» Your goal:
An exact reproduction is required of the lines from the beginning of the entries through the line with "right front paw: (227, 400)", pictures excluded and nothing added.
Supplied material: Begin
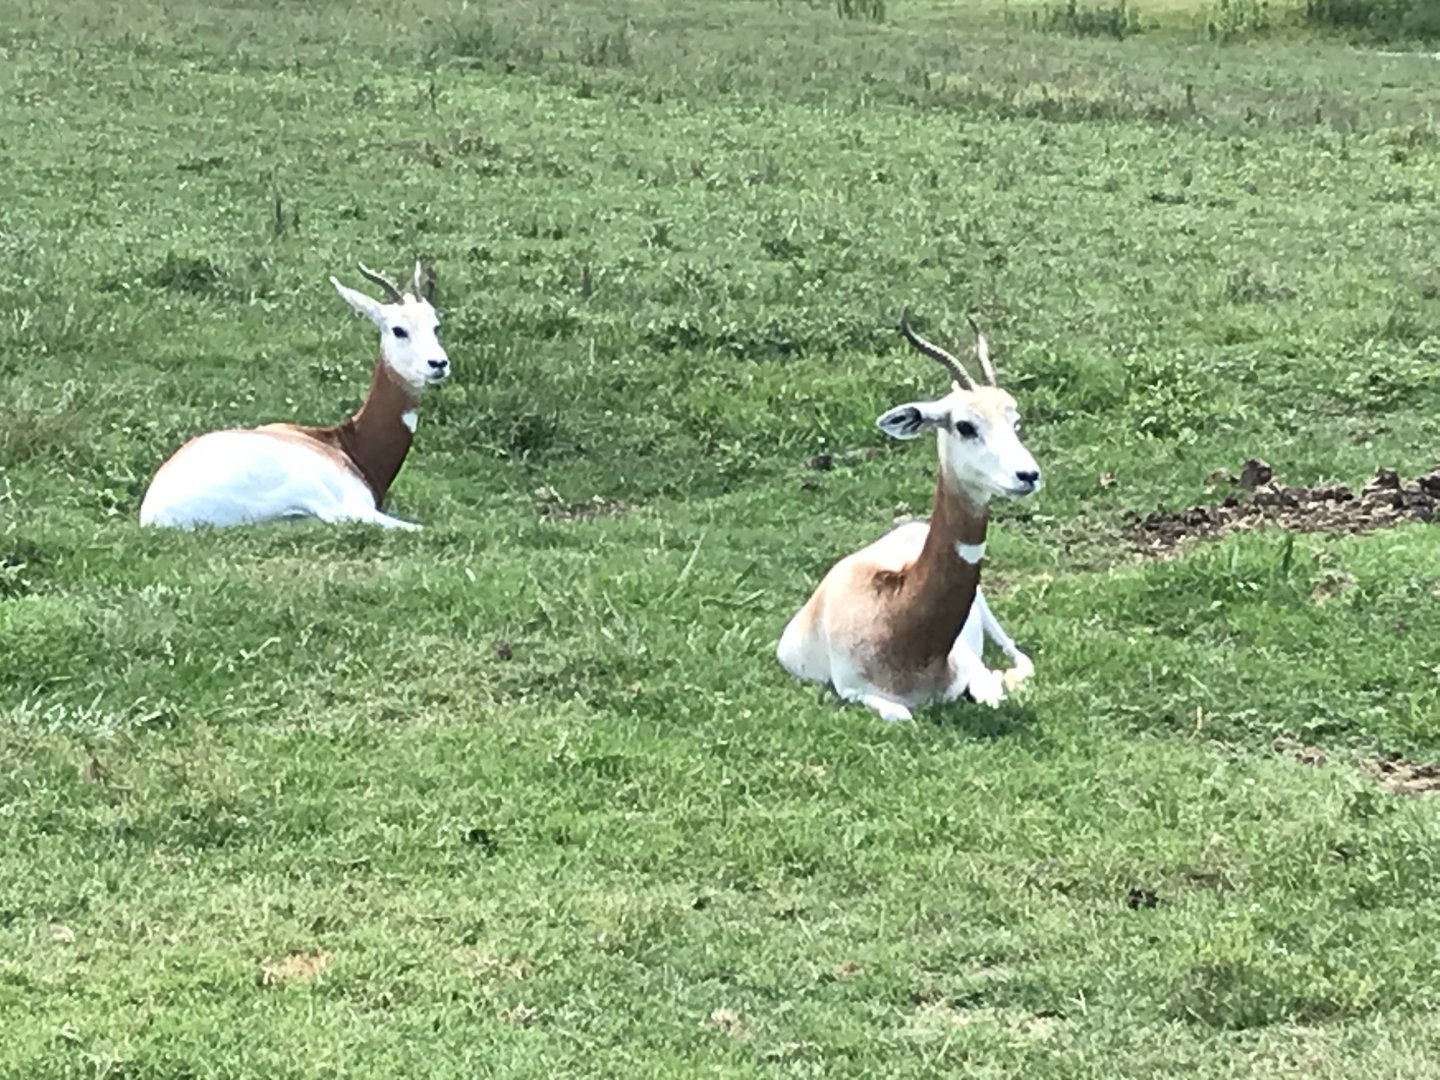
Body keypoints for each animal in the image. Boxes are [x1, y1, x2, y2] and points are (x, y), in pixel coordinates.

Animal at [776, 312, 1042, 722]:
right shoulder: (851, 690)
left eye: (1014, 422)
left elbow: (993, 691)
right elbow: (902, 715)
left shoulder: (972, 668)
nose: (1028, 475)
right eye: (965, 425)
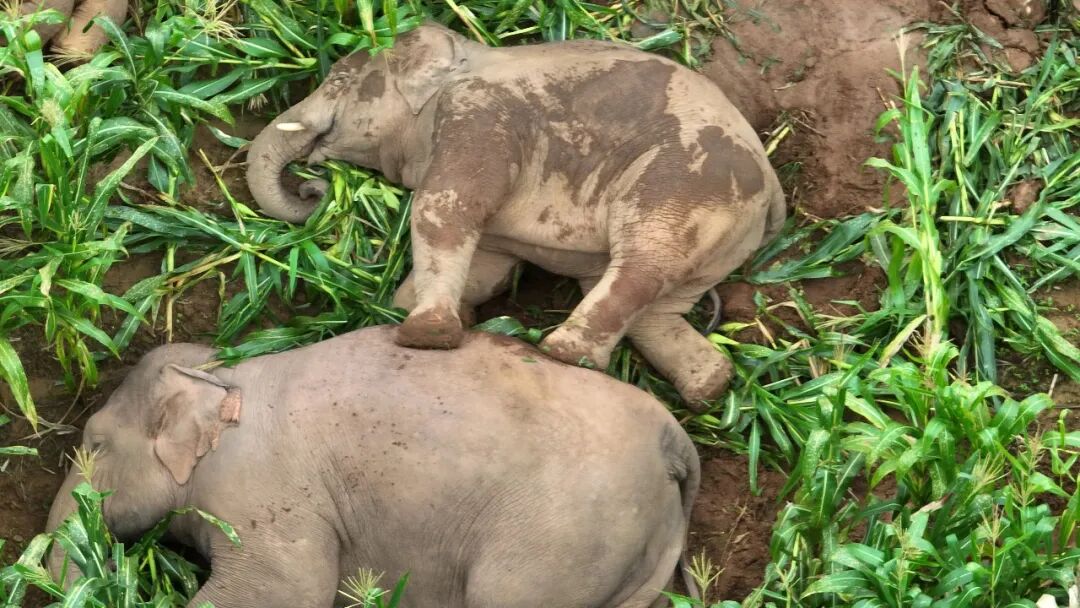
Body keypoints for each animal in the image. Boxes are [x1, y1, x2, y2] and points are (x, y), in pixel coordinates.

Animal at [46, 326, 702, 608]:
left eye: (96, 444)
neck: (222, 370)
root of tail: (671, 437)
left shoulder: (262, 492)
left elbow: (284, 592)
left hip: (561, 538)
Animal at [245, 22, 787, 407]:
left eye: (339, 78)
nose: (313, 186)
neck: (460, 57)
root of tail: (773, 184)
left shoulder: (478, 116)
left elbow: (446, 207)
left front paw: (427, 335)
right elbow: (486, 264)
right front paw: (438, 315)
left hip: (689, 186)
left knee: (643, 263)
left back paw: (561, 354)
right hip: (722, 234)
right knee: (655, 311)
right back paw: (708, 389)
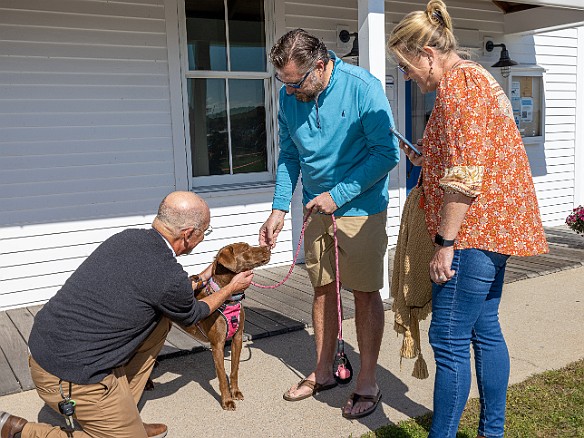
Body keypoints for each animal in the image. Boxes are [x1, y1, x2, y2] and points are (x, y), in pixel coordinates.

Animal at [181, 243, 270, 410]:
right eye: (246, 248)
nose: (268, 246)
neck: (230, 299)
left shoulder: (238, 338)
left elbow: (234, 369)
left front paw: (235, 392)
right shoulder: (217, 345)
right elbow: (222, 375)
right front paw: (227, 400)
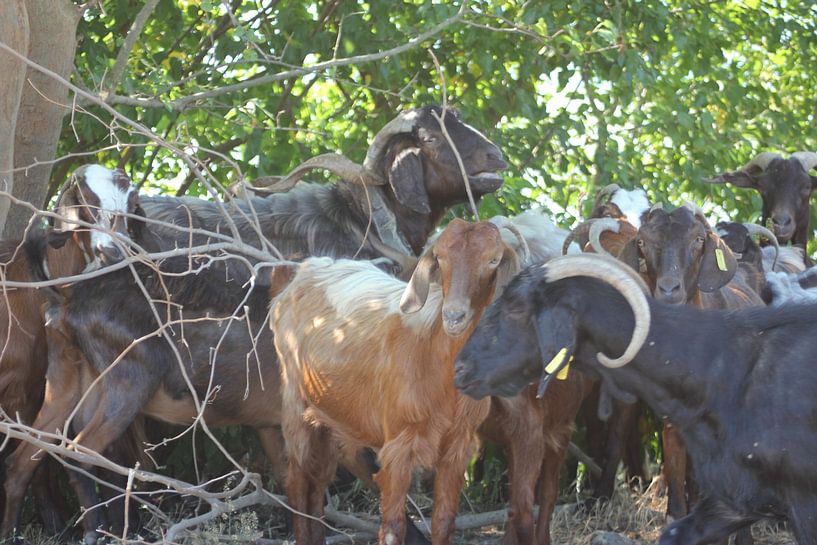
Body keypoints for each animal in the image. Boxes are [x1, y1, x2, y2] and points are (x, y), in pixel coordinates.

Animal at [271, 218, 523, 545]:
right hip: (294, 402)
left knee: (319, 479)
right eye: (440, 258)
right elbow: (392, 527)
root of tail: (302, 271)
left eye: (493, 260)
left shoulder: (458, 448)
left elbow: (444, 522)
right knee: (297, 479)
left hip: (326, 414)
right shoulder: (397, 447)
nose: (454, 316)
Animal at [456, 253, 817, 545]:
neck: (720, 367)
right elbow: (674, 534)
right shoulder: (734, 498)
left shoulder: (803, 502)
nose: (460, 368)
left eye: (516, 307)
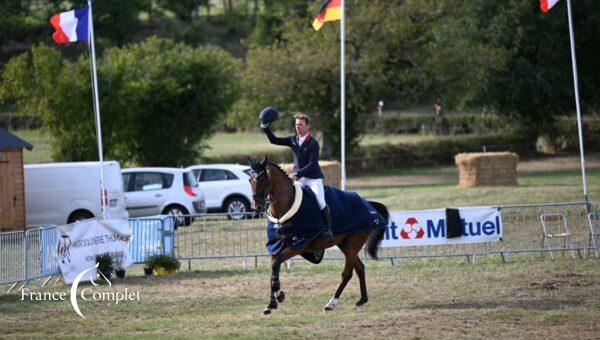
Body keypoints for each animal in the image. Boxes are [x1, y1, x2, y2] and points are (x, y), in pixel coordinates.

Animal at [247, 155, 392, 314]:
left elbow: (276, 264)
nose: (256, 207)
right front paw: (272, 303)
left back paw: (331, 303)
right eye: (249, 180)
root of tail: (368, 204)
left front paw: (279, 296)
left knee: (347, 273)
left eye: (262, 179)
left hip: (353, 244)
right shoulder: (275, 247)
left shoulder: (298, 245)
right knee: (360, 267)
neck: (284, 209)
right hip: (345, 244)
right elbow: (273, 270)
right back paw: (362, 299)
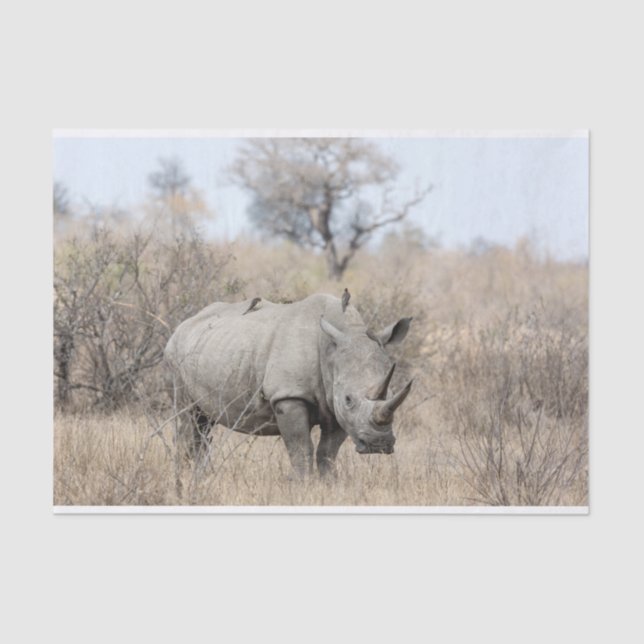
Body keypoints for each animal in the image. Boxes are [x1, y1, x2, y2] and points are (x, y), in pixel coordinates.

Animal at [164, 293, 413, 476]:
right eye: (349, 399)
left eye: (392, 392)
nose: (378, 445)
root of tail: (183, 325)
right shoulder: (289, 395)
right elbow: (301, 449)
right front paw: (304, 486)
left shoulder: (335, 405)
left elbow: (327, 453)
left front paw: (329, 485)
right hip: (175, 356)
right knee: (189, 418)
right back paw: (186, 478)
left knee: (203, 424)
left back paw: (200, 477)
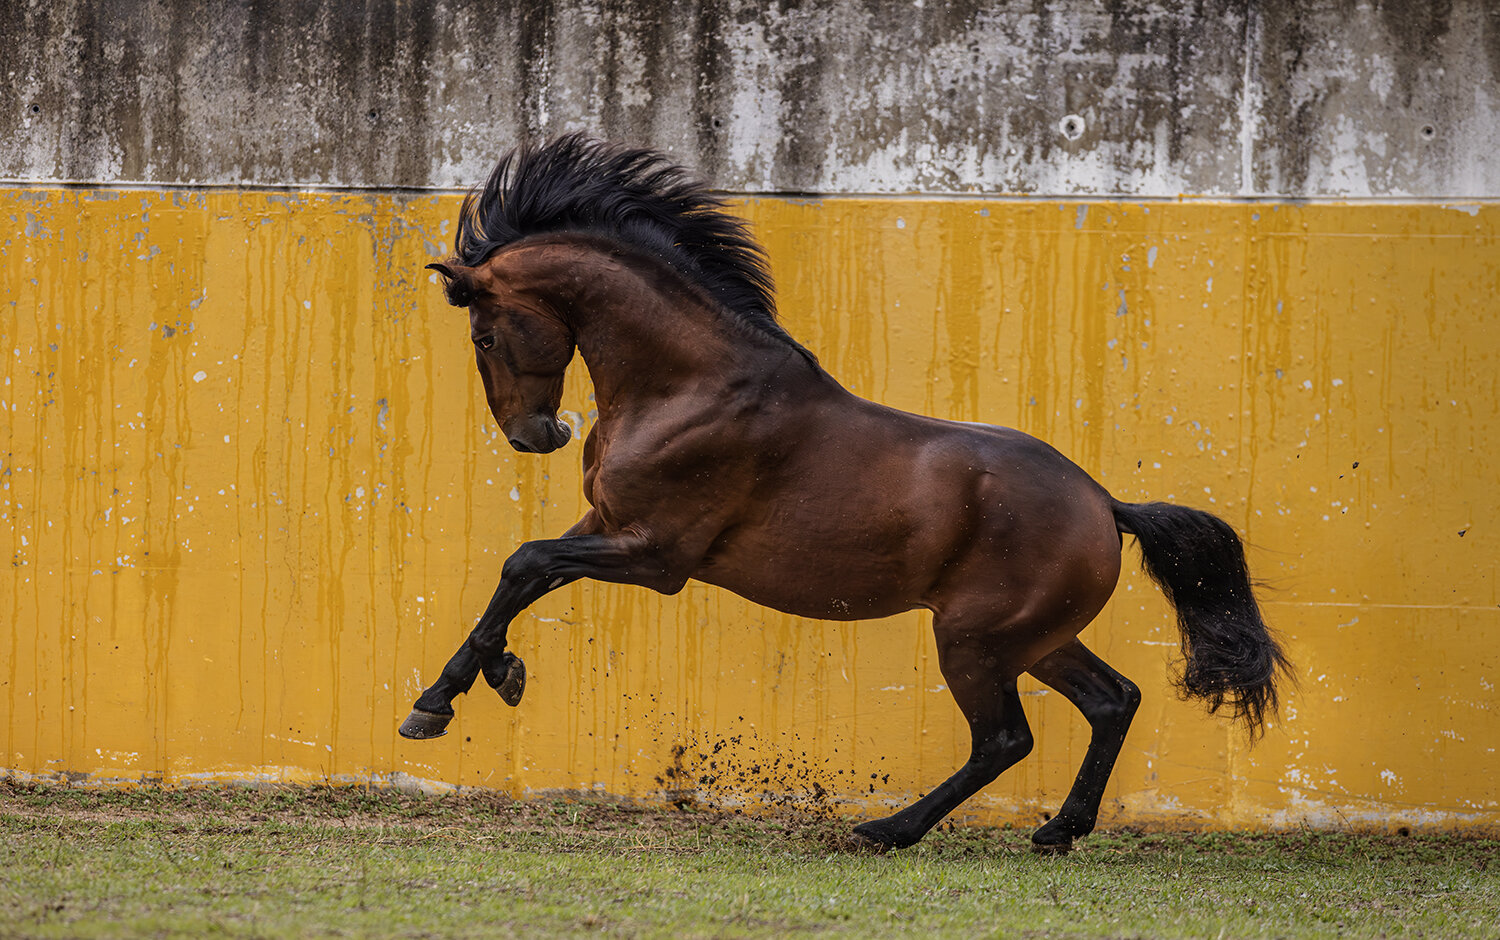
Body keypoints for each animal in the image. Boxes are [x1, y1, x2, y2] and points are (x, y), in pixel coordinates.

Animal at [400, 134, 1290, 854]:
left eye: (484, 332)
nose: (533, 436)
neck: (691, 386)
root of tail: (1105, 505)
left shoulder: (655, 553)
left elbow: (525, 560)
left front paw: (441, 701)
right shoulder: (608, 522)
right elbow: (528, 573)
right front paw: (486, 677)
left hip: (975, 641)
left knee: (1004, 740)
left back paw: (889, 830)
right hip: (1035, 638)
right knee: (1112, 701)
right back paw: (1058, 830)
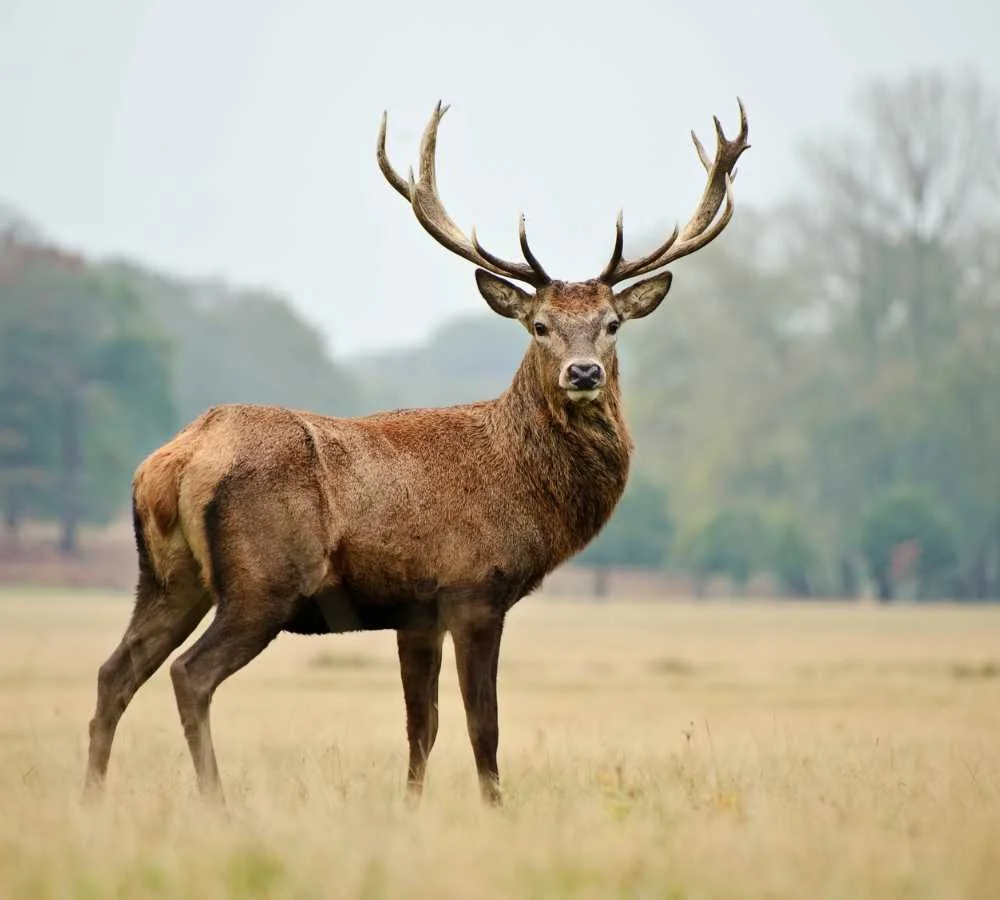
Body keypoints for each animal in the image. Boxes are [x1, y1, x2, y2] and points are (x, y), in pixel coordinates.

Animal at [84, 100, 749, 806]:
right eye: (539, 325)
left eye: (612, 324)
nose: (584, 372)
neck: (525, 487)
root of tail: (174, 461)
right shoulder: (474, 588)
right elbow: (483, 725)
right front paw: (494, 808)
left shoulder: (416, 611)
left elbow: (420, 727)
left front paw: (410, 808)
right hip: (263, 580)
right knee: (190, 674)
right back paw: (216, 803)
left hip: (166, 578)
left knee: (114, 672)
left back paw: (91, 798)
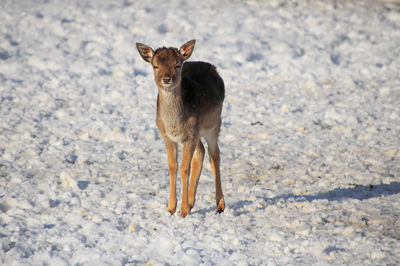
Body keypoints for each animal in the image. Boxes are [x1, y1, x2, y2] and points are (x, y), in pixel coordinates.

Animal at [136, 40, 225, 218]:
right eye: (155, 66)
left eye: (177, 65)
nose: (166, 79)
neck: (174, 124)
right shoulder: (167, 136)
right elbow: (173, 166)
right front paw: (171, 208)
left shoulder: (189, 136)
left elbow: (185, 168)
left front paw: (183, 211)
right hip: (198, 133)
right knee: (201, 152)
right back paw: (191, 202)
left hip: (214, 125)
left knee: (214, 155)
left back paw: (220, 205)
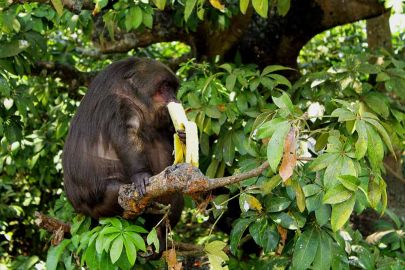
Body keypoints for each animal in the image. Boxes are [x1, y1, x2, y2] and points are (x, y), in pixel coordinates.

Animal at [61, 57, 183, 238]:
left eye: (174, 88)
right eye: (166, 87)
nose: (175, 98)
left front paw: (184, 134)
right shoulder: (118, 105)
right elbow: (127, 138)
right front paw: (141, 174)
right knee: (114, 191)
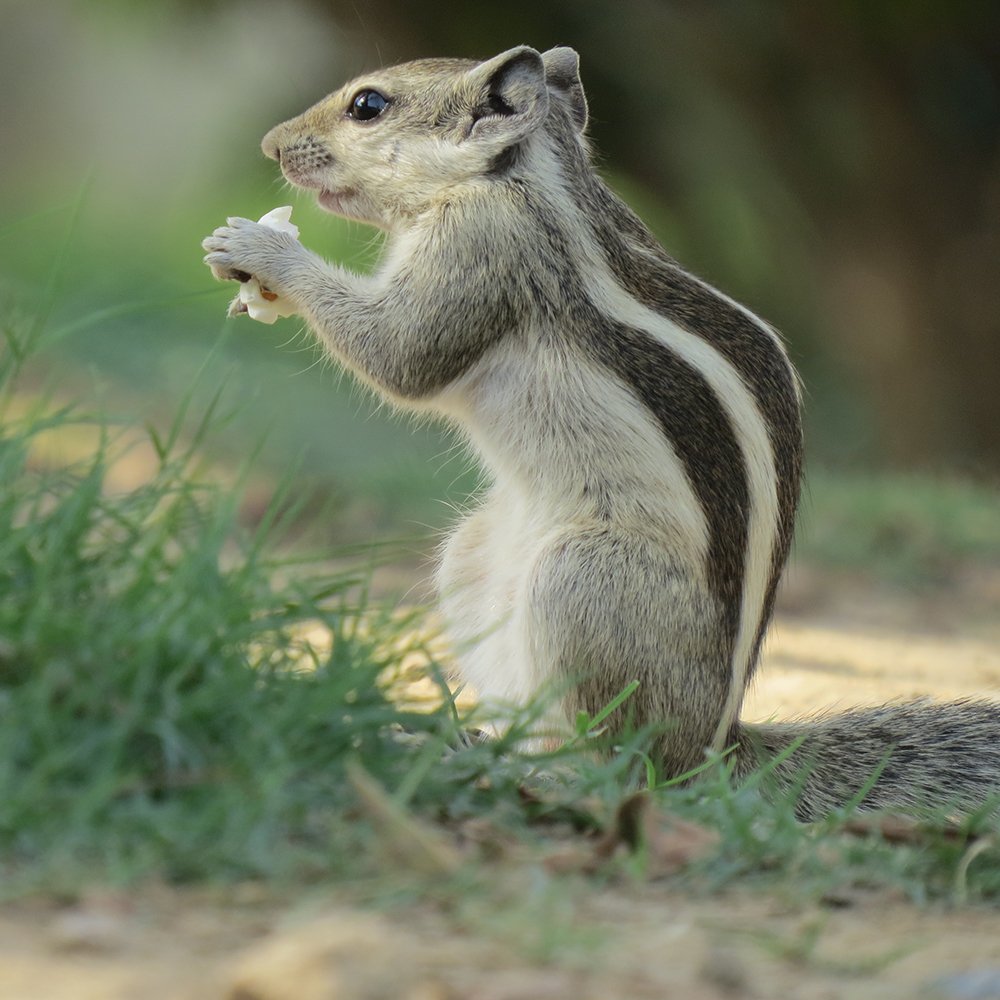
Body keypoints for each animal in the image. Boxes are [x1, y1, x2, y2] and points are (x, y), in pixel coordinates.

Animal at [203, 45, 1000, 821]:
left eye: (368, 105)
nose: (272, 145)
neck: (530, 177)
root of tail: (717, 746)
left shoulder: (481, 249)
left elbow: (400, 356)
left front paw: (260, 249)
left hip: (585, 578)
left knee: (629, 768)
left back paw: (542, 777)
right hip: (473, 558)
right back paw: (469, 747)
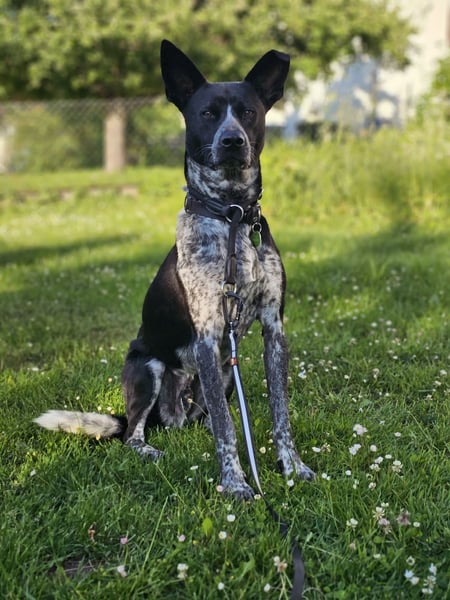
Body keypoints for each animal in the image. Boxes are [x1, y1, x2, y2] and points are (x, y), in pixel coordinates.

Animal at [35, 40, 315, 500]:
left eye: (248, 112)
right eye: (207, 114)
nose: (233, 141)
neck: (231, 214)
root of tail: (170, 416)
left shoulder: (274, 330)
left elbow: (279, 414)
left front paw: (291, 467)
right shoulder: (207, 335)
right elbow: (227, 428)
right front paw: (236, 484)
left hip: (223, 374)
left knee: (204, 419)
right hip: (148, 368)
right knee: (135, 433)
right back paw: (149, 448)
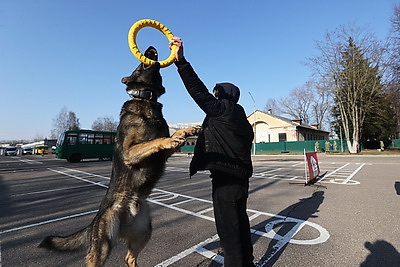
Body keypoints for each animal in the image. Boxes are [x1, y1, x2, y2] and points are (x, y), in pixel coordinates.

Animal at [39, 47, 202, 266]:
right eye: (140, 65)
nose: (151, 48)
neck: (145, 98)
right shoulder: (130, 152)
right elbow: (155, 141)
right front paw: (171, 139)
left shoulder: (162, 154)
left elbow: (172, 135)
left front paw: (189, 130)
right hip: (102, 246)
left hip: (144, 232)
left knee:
Supplied material: End
» Your response:
Body keypoints for each animal in the image. Boxes are [x1, y1, x2, y2] and points are (x, y), in pixel coordinates.

Animal at [776, 312, 1042, 722]:
right shoulder: (851, 690)
left eye: (1014, 422)
left elbow: (993, 691)
right elbow: (902, 715)
left shoulder: (972, 668)
nose: (1028, 475)
right eye: (965, 425)
Body keypoints for each animal in the image. Boxes are [x1, y1, x2, y2] and points are (x, y), in pixel coordinates.

Animal at [46, 326, 702, 608]:
left eye: (96, 444)
neck: (222, 370)
root of tail: (671, 437)
left shoulder: (262, 492)
left elbow: (284, 592)
left hip: (561, 538)
Animal at [245, 22, 787, 407]:
left eye: (339, 78)
nose: (313, 186)
neck: (460, 57)
root of tail: (773, 184)
left shoulder: (478, 116)
left elbow: (446, 207)
left front paw: (427, 335)
right elbow: (486, 264)
right front paw: (438, 315)
left hip: (689, 186)
left knee: (643, 263)
left back paw: (561, 354)
right hip: (722, 234)
right knee: (655, 311)
right back paw: (708, 389)
Body keypoints for each animal in the image. Boxes are [x1, y1, x2, y2] and points are (x, y), in pixel coordinates.

Animal at [181, 243, 270, 410]:
right eye: (246, 248)
nose: (268, 246)
neck: (230, 299)
left shoulder: (238, 338)
left elbow: (234, 369)
left front paw: (235, 392)
right shoulder: (217, 345)
right elbow: (222, 375)
right front paw: (227, 400)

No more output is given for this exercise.